_BRIEF_. In the data, find the word "Helly" and copy out every line that has it.

Stored data entries:
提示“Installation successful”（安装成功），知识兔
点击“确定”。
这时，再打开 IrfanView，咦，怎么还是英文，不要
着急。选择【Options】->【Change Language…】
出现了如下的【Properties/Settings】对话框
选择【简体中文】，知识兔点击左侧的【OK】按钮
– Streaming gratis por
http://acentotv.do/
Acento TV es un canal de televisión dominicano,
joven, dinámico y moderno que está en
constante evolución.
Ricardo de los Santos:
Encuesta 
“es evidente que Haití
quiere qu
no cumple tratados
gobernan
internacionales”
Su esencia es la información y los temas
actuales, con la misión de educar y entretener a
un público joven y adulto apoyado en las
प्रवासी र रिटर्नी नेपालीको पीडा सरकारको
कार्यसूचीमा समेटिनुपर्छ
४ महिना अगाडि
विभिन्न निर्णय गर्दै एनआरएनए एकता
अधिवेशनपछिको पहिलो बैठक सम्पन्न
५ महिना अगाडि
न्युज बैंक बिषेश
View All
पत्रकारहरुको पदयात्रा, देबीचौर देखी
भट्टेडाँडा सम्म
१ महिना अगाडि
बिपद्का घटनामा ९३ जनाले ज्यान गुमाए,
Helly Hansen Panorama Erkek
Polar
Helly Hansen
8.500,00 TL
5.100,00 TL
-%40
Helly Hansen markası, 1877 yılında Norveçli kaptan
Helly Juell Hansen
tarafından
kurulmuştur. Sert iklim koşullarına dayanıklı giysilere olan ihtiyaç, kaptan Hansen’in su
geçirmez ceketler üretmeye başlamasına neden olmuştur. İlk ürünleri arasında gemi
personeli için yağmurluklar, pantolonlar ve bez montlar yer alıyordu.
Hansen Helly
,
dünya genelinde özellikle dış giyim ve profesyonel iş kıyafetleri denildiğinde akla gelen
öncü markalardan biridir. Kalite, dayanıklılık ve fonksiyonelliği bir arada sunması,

==

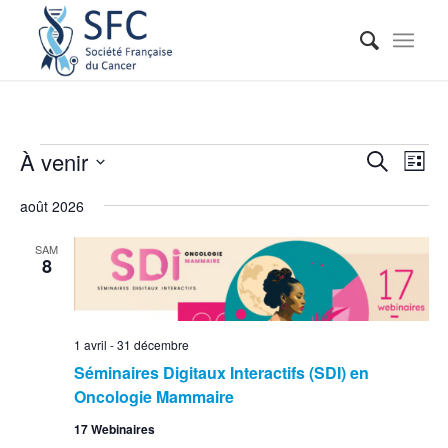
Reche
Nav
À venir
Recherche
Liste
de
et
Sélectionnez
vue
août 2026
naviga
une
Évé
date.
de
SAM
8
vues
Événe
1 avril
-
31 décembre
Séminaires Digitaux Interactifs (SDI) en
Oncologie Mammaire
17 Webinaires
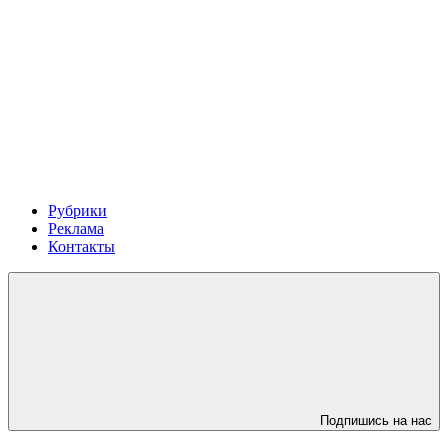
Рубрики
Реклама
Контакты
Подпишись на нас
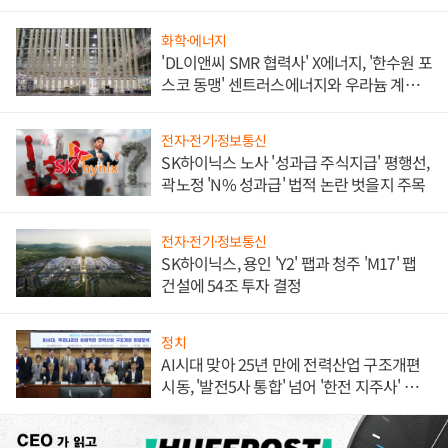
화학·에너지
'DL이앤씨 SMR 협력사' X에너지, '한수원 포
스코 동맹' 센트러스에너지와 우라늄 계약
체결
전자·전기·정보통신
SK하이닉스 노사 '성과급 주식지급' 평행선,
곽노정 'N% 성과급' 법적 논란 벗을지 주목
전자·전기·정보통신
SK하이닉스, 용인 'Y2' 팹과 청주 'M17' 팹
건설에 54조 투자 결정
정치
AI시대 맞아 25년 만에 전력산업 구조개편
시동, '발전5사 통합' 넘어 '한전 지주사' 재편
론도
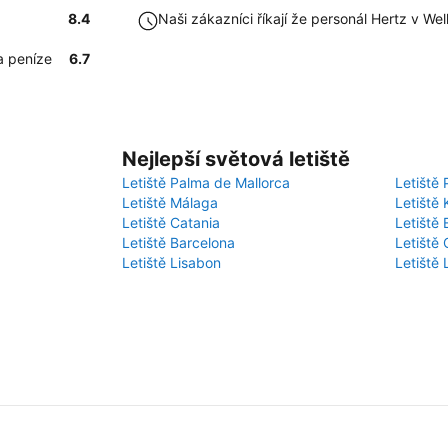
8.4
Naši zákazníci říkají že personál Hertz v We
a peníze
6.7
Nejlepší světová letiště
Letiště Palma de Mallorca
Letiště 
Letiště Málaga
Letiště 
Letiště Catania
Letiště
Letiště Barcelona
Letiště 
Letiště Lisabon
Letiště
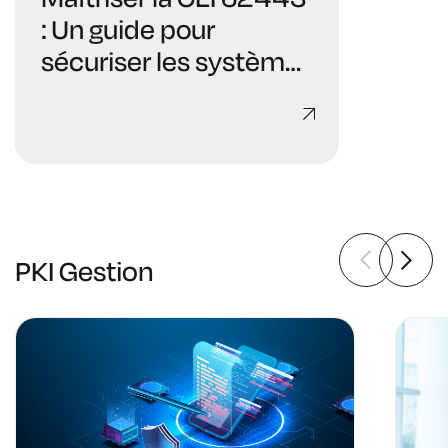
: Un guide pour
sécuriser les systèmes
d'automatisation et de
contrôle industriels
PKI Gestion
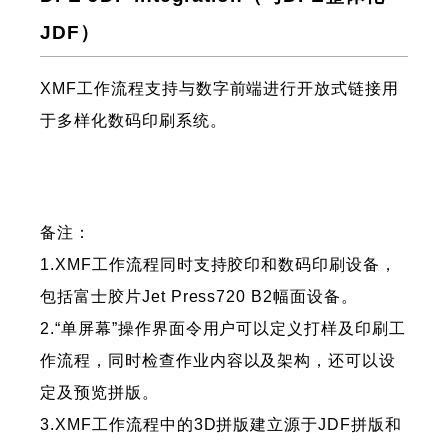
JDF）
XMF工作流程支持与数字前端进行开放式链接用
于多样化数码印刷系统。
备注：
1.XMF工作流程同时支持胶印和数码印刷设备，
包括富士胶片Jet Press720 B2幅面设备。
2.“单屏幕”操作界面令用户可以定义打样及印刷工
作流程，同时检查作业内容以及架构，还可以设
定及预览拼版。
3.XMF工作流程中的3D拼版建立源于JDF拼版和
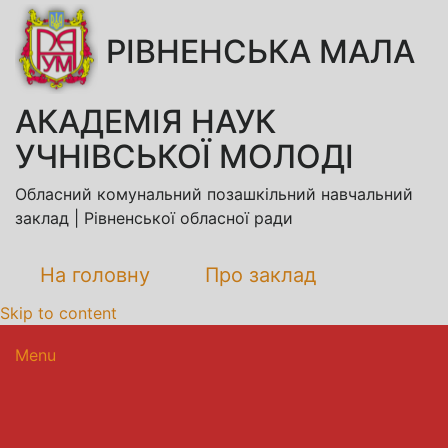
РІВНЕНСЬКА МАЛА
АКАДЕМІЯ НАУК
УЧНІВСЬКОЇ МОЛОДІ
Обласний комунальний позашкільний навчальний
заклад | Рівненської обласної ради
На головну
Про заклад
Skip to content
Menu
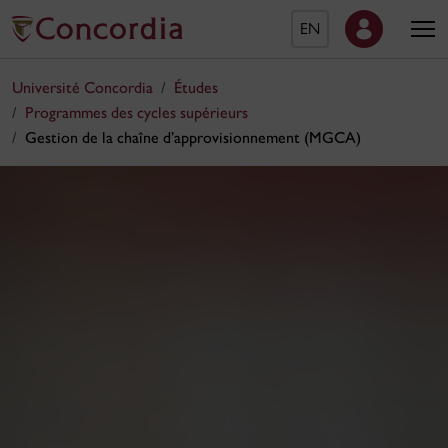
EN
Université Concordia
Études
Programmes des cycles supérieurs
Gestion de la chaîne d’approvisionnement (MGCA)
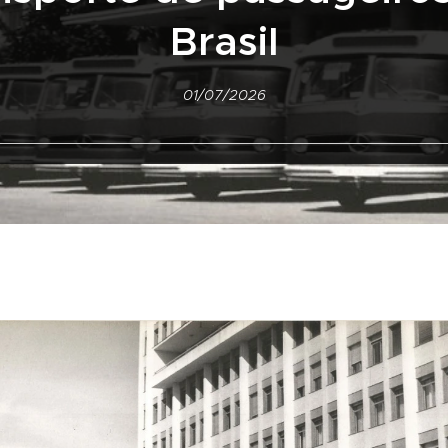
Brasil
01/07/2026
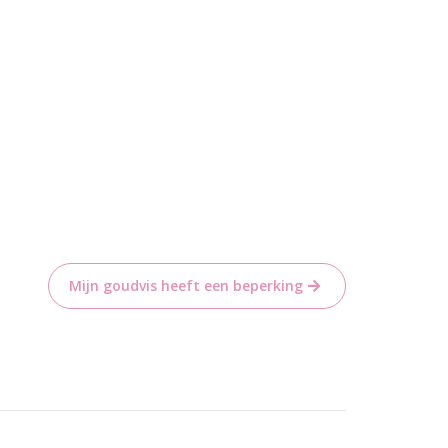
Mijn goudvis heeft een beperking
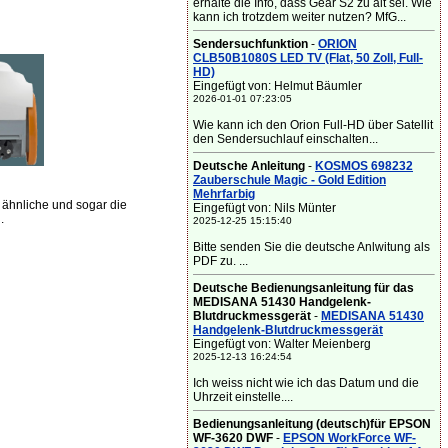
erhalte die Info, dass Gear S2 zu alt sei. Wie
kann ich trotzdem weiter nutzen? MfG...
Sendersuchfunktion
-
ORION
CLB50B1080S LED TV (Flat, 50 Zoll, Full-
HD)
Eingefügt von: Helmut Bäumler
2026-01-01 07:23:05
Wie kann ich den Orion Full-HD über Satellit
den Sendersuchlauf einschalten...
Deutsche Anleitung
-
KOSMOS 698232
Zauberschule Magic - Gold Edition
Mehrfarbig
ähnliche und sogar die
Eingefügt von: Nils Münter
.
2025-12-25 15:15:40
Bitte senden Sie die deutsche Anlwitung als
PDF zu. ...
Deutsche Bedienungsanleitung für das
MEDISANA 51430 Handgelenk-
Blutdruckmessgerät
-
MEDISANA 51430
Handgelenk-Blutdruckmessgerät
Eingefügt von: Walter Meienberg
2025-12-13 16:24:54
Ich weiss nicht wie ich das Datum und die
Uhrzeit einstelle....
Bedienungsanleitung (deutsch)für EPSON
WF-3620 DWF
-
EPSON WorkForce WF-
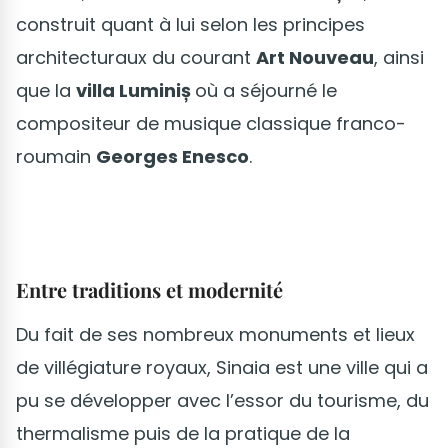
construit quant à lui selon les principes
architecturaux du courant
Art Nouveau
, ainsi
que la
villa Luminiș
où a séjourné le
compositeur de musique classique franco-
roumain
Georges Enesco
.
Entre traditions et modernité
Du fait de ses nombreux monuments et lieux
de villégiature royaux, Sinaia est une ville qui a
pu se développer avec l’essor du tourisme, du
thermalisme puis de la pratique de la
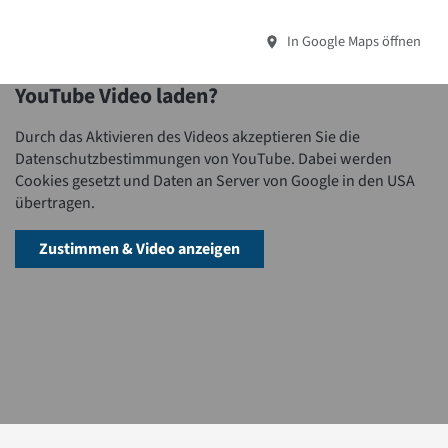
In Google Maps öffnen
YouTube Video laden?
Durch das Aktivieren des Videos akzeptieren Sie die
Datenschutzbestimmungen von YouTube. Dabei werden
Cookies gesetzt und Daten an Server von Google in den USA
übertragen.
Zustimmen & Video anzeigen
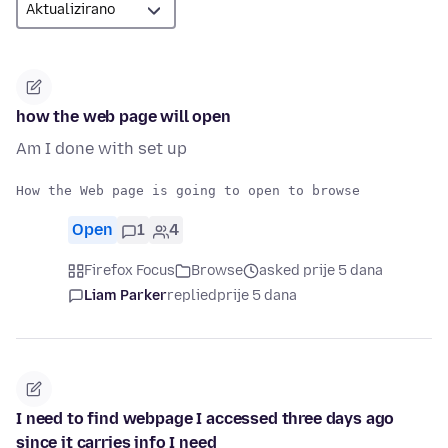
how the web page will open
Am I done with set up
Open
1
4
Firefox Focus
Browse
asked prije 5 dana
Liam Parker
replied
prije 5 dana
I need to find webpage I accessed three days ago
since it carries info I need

==

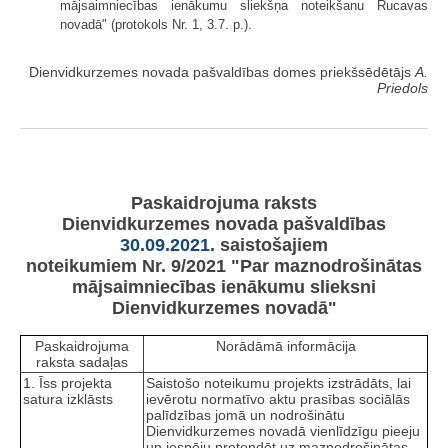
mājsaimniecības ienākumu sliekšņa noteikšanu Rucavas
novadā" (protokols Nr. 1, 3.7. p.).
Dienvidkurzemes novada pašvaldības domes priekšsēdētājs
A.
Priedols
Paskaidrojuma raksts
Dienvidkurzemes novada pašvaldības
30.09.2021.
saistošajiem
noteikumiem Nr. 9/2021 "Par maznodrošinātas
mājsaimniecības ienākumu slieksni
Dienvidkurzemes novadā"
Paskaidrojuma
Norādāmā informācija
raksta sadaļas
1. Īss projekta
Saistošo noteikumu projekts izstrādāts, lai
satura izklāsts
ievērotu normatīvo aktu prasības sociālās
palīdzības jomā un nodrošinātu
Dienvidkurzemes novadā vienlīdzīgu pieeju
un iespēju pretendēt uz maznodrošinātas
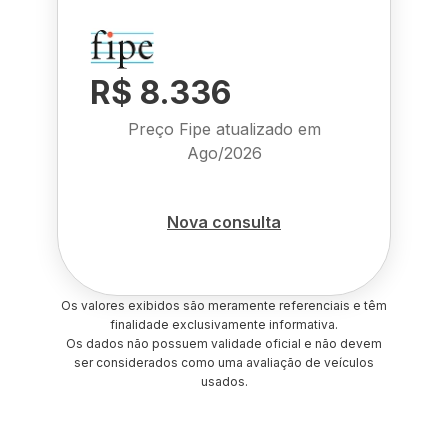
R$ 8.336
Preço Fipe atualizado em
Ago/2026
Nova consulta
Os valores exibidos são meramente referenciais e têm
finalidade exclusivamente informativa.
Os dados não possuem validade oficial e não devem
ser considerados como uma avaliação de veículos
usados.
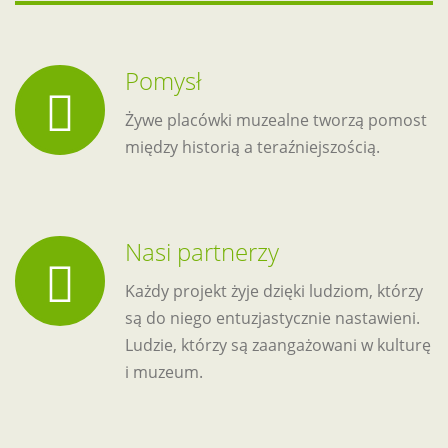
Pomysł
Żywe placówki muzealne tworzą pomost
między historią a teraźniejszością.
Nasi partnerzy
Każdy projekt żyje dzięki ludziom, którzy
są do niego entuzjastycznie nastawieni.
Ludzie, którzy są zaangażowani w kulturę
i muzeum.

_RESPONSE_.
Helly Hansen Panorama Erkek
Helly Hansen
Helly Hansen markası, 1877 yılında Norveçli kaptan
Helly Juell Hansen
Hansen Helly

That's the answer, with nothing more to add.